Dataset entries

***

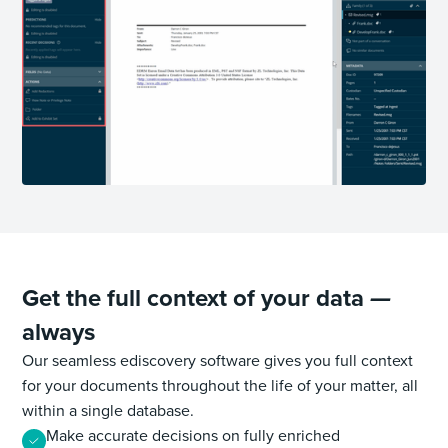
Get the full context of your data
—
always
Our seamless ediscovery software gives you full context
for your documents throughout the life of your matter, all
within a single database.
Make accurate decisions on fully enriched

***

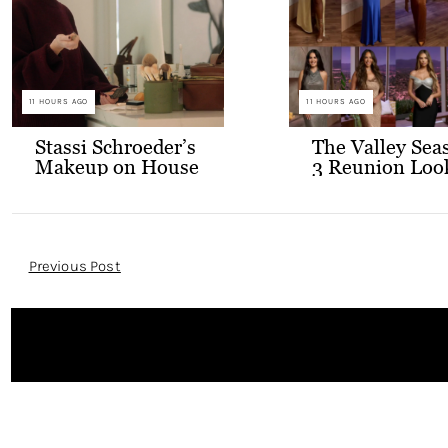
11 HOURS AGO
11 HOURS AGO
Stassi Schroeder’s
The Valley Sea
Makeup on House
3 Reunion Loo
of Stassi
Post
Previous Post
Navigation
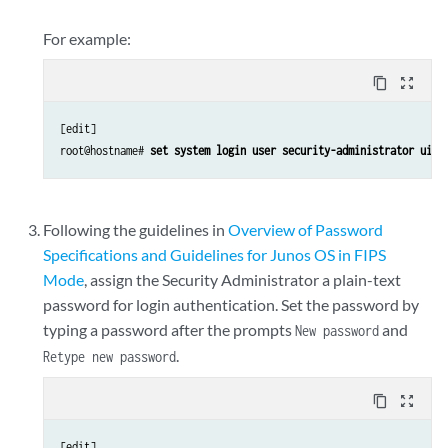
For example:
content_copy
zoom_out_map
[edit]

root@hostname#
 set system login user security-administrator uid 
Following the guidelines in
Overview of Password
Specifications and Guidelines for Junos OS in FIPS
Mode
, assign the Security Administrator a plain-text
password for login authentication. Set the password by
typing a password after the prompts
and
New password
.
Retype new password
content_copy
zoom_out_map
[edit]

***

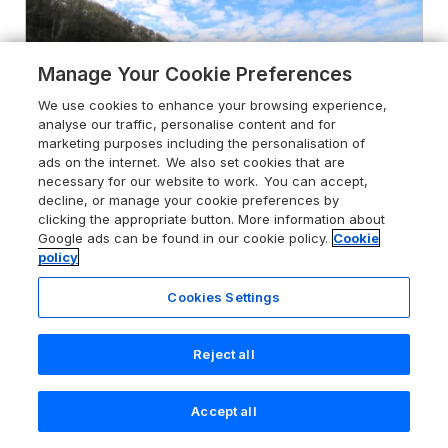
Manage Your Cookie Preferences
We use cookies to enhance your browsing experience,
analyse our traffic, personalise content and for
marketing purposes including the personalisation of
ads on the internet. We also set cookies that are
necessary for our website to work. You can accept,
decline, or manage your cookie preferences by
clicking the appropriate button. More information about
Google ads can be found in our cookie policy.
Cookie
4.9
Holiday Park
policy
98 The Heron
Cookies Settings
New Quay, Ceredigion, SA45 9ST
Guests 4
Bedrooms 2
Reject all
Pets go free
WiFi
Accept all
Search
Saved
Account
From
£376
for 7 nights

***

## How to complete this task:
When the line with "marketing purposes including" is reached in the data above, begin copying, and stop after the line with "for 7 nights"; copy each line exactly, both ends included.

## Solved exercise:
marketing purposes including the personalisation of
ads on the internet. We also set cookies that are
necessary for our website to work. You can accept,
decline, or manage your cookie preferences by
clicking the appropriate button. More information about
Google ads can be found in our cookie policy.
Cookie
4.9
Holiday Park
policy
98 The Heron
Cookies Settings
New Quay, Ceredigion, SA45 9ST
Guests 4
Bedrooms 2
Reject all
Pets go free
WiFi
Accept all
Search
Saved
Account
From
£376
for 7 nights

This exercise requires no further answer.